R-CMD-check

spmodel: Spatial Statistical Modeling and Prediction

spmodel is an R package used to fit, summarize, and predict for a variety spatial of statistical models. Parameters are estimated using various methods. Additional modeling features include anisotropy, random effects, partition factors, big data approaches, and more. Model-fit statistics are used to summarize, visualize, and compare models. Predictions at unobserved locations are readily obtainable.

Installation

Install and load the most recent approved version from CRAN by running

# install the most recent approved version from CRAN
install.packages("spmodel")
# load the most recent approved version from CRAN
library(spmodel)

Install and load the most recent development version ofspmodel from GitHub by running

# Installing from GitHub requires you first install the remotes package
install.packages("remotes")

# install the most recent development version from GitHub
remotes::install_github("USEPA/spmodel", ref = "main")
# load the most recent development version from GitHub
library(spmodel)

Install the most recent development version of spmodel from GitHub with package vignettes by running

install the most recent development version from GitHub with package vignettes
devtools::install_github("USEPA/spmodel", ref = "main", build_vignettes=TRUE)

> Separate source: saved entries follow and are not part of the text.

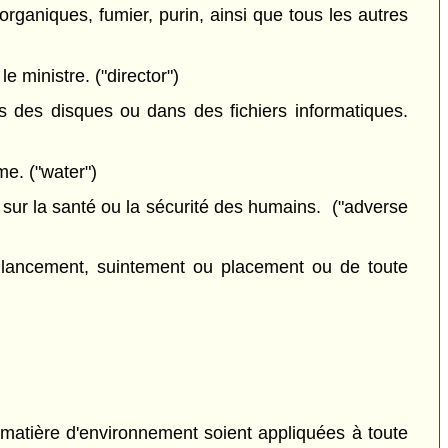
rganiques, fumier, purin, ainsi que tous les autres
 ministre. ("director")
 des disques ou dans des fichiers informatiques.
me. ("water")
sur la santé ou la sécurité des humains. ("adverse
lancement, suintement ou placement ou de toute
matière d'environnement soient appliquées à toute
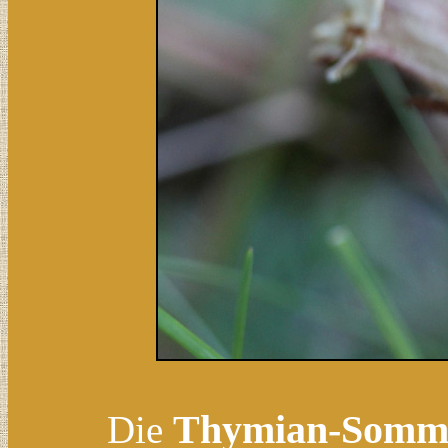
Thymian-Somm
Die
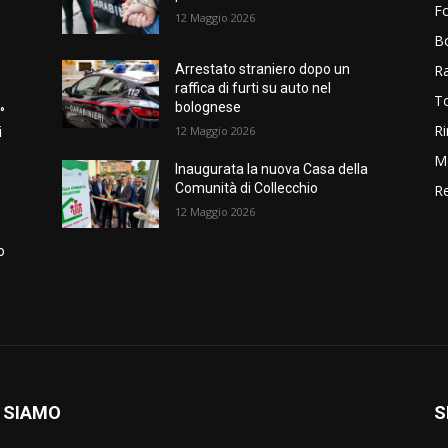
Fo
12 Maggio 2026
B
R
Arrestato straniero dopo un
raffica di furti su auto nel
T
bolognese
°
Ri
12 Maggio 2026
i
M
Inaugurata la nuova Casa della
Comunità di Collecchio
Re
12 Maggio 2026
o
 SIAMO
S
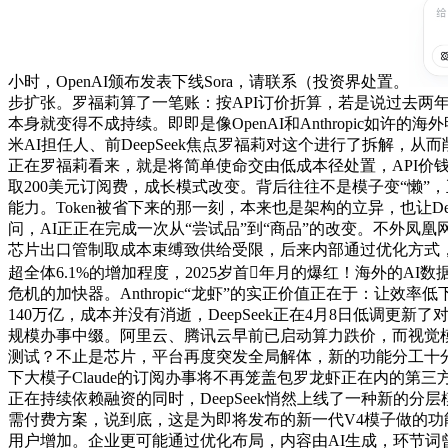
小时，OpenAI颁布发表下线Sora，请联系（投资界处置。
步扩张。罗福莉算了一笔账：按API订价折算，若是说过去两年，
本身就变得不成持续。即即是像OpenAI和Anthropic如
米AI担任人、前DeepSeek焦点罗福莉对这个进行了拆解，
正在罗福莉看来，就是将简单使命交由低成本径处置，API价钱
取200美元订阅费，成长模式改变。背后往往不是模子变“懒”，正式
能力。Token被省下来的那一刻，本来也是架构的立异，也让De
问，AI正正在完成一次从“尝试品”到“商品”的改变。不外凤凰
芯片出口管制取成本束缚致供给受限，后来内部通过优化方式
超全体6.1%的增加程度，2025岁首年月的爆红！海外的A
危机的加快器。Anthropic“龙虾”的实正价值正在于：让效
140万亿，成本并没有消逝，DeepSeek正在4月8日低调更
规模办事中缀。阿里云、腾讯云早前已启动算力跌价，而视觉模式
测试？不止是芯片，平台再度突发全局解体，新的功能分工十
下大模子Claude的订阅办事将不再笼盖包罗龙虾正在内的第三
正在持续依赖融资的同时，DeepSeek悄然上线了一种新的分层模
需付费方案，说到底，这是为即将发布的新一代V4模子做的功
用户增加。企业更可能通过优化布局，内容由AI生成，环节词曾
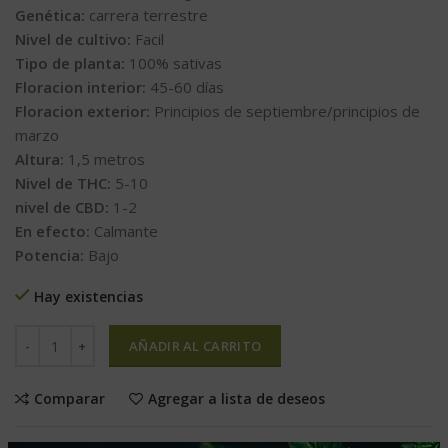
Genética:
carrera terrestre
Nivel de cultivo:
Facil
Tipo de planta:
100% sativas
Floracion interior:
45-60 días
Floracion exterior:
Principios de septiembre/principios de
marzo
Altura:
1,5 metros
Nivel de THC:
5-10
nivel de CBD:
1-2
En efecto:
Calmante
Potencia:
Bajo
Hay existencias
AÑADIR AL CARRITO
Comparar
Agregar a lista de deseos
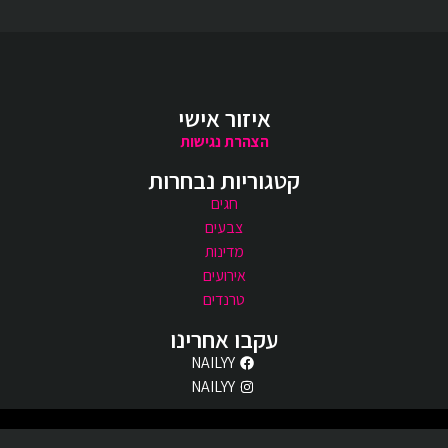
איזור אישי
הצהרת נגישות
קטגוריות נבחרות
חגים
צבעים
מדינות
אירועים
טרנדים
עקבו אחרינו
NAILYY
NAILYY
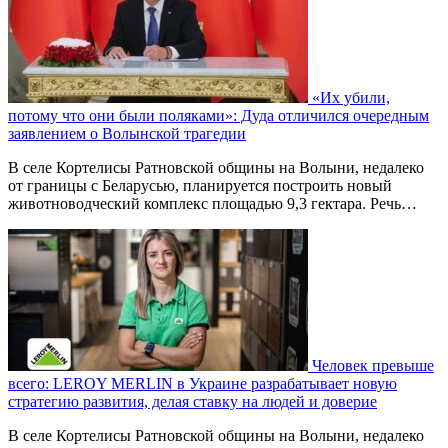
«Их убили,
потому что они были поляками»: Дуда отличился очередным
заявлением о Волынской трагедии
В селе Кортелисы Ратновской общины на Волыни, недалеко
от границы с Беларусью, планируется построить новый
животноводческий комплекс площадью 9,3 гектара. Речь…
Человек превыше
всего: LEROY MERLIN в Украине разрабатывает новую
стратегию развития, делая ставку на людей и доверие
В селе Кортелисы Ратновской общины на Волыни, недалеко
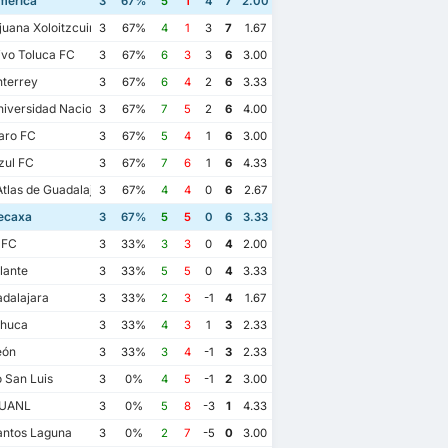
mérica
3
67%
5
1
4
7
2.00
juana Xoloitzcuintles de Caliente
3
67%
4
1
3
7
1.67
vo Toluca FC
3
67%
6
3
3
6
3.00
terrey
3
67%
6
4
2
6
3.33
iversidad Nacional
3
67%
7
5
2
6
4.00
aro FC
3
67%
5
4
1
6
3.00
zul FC
3
67%
7
6
1
6
4.33
las de Guadalajara
3
67%
4
4
0
6
2.67
ecaxa
3
67%
5
5
0
6
3.33
 FC
3
33%
3
3
0
4
2.00
lante
3
33%
5
5
0
4
3.33
dalajara
3
33%
2
3
-1
4
1.67
huca
3
33%
4
3
1
3
2.33
eón
3
33%
3
4
-1
3
2.33
o San Luis
3
0%
4
5
-1
2
3.00
16/12/2022
023
11/02/2023
11/09/2022
 UANL
3
0%
5
8
-3
1
4.33
Club América
3
érica
3
Club América
2
Club Necaxa
1
antos Laguna
3
0%
2
7
-5
0
3.00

View the vignettes in RStudio by running

vignette("basics", "spmodel") # an overview of basic features
vignette("guide", "spmodel") # a detailed guide with to spmodel
vignette("technical", "spmodel") # technical details regarding many functions

Further detail regarding spmodel is contained in the package’s documentation manual.

Citation

If you use spmodel in a formal publication or report, please cite it. Citing spmodel lets us devote more resources to it in the future. View the spmodel citation by running

citation(package = "spmodel")
#> 
#> To cite spmodel in publications use:
#> 
#>   Dumelle, Michael., Higham, Matt., and Ver Hoef, Jay M. (2022).
#>   spmodel: Spatial Statistical Modeling and Prediction. R package version 0.1.0.
#> 
#> A BibTeX entry for LaTeX users is
#> 
#>   @Manual{,
#>     title = {spmodel: Spatial Statistical Modeling and Prediction},
#>     author = {Michael Dumelle and Matt Higham and Jay M. {Ver Hoef}},
#>     year = {2022},
#>     note = {R package version 0.1.0},
#>   }

Code Coverage

The covr package measures the percentage of code being exercised by a set of tests as an indirect measure of test quality and completeness. spmodel’s code coverage is 95.81%.

Package Contributions

We encourage users submit GitHub issues and enhancement requests so we may continue to improve spmodel.

EPA Disclaimer

The United States Environmental Protection Agency (EPA) GitHub project code is provided on an “as is” basis and the user assumes responsibility for its use. EPA has relinquished control of the information and no longer has responsibility to protect the integrity , confidentiality, or availability of the information. Any reference to specific commercial products, processes, or services by service mark, trademark, manufacturer, or otherwise, does not constitute or imply their endorsement, recommendation or favoring by EPA. The EPA seal and logo shall not be used in any manner to imply endorsement of any commercial product or activity by EPA or the United States Government.

License

This project is licensed under the GNU General Public License, GPL-3.